Apertura di un conto corrente austriaco per accredito stipendio


Ho dei grossi debiti con Equitalia, se apro un conto corrente in Austria e non supero né la giacenza media di euro 5 mila annua e non arriverò mai ad euro 15 mila di deposito nemmeno per un solo giorno, non dovrei avere l’obbligo di compilazione quadro RW, né di dichiaralo giusto?

Ho già il pignoramento del 10% dello stipendio da parte di Equitalia che mi viene decurtato direttamente dall’azienda, mi chiedevo se aprendo un conto corrente in Austria solo per accreditare il mio stipendio e poi prelevarlo rischio qualcosa a livello penale tipo sottrazione fraudolenta al pagamento delle imposte.

E’ corretto affermare che chi detiene un conto corrente estero con una giacenza media inferiore ai 5 mila euro, nel corso dell’anno di imposta, e per il quale non è stato mai superato un valore massimo di saldo pari 15 mila euro, non è obbligato a compilare il quadro RW del modello Persone Fisiche (PF), né ai fini del monitoraggio fiscale, nè ai fini dell’IVAFE (l’IVAFE è l’imposta patrimoniale del 2 per mille che si applica sul valore dei prodotti finanziari detenuti all’estero).
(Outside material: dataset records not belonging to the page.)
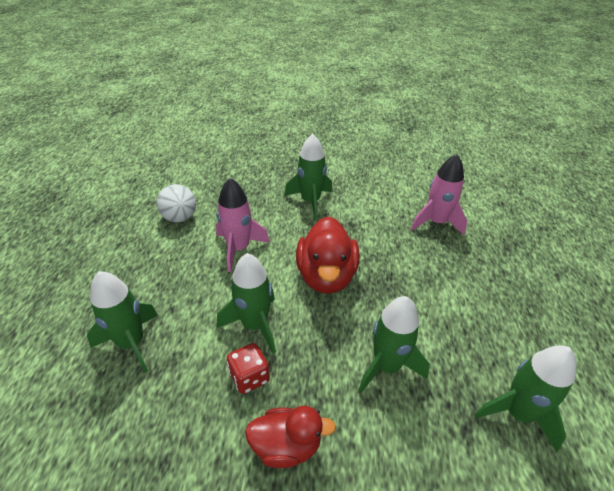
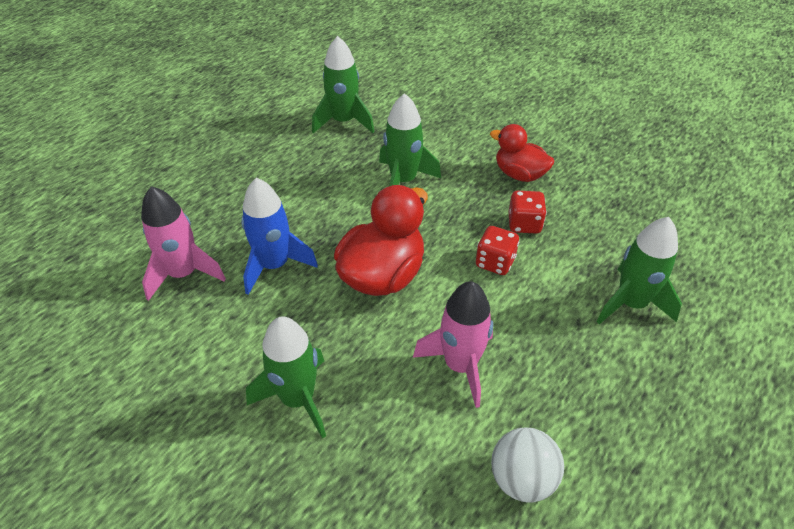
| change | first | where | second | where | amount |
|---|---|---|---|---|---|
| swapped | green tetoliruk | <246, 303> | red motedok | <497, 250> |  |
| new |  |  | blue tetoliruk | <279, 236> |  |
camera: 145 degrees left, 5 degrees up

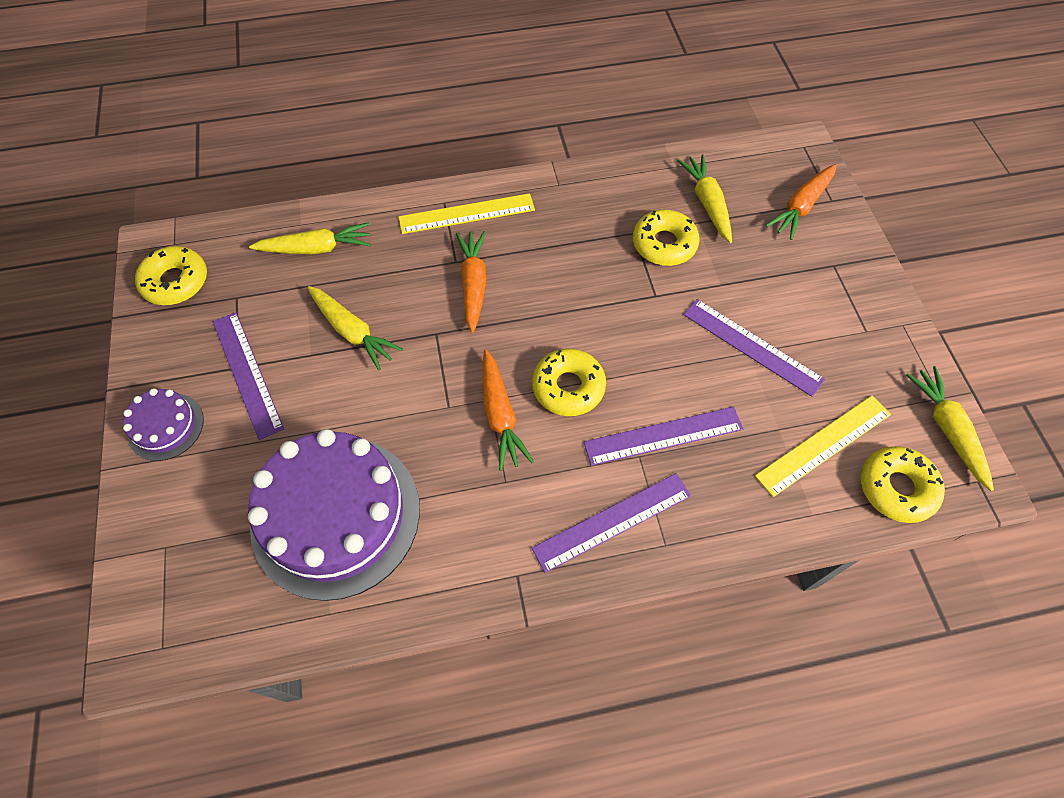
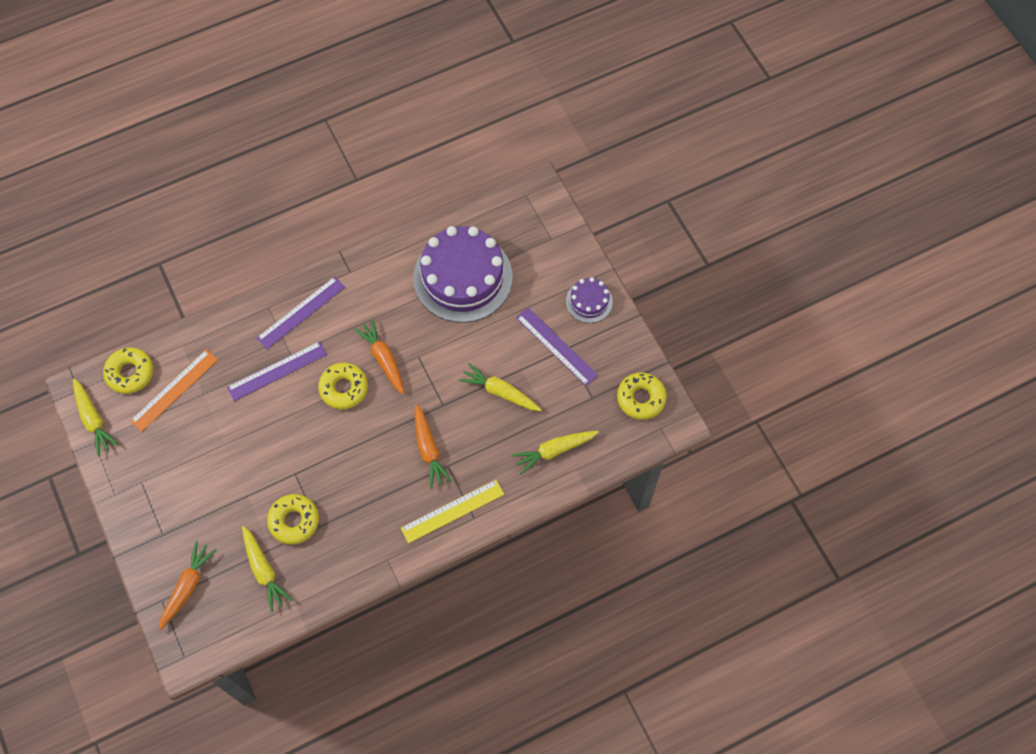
| change | first | where | second | where | amount |
|---|---|---|---|---|---|
| gone | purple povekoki | <754, 348> |  |  |  |
| repainted | yellow povekoki | <823, 446> | orange povekoki | <174, 390> |  |
camera: 165 degrees right, 5 degrees up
Accreditando lo stipendio su un conto corrente estero e compilando il quadro RW del modello Persone Fisiche (PF) quando previsto, non viola alcuna delle norme fiscali vigenti.

Va, tuttavia, chiarito che:

– il debitore potrà sempre prelevare l’ultimo stipendio accreditato su un conto corrente italiano, nel limite pari a tre volte l’importo massimo dell’assegno sociale (1.380 circa nel 2022);
– il creditore ordinario (banca, finanziaria, privato cittadino) potrà pignorare la busta paga direttamente presso l’azienda datrice di lavoro nella misura del 20% dell’importo al netto degli oneri fiscali e contributivi nonché al lordo del 10% già assegnato ad Agenzia delle Entrate Riscossione (AdER ex Equitalia);
– il creditore esattoriale AdER (ex Equitalia) potrà pignorare la busta paga direttamente presso l’azienda datrice di lavoro nella misura del 10% dell’importo al netto degli oneri fiscali e contributivi nonché al lordo del 10% già oggetto di trattenuta;
– Nessun creditore (ad esclusione dei familiari per crediti alimentari) potrà prelevare dallo stipendio del debitore, presso l’azienda datrice di lavoro, più del 20% al mese per debiti esattoriali e più del 20% al mese per debiti ordinari: eventuali eccedenze potranno essere smaltite graduando temporalmente ai creditori l’accesso alla trattenuta in modo che non venga mai superata la soglia del 20% prevista dalla legge.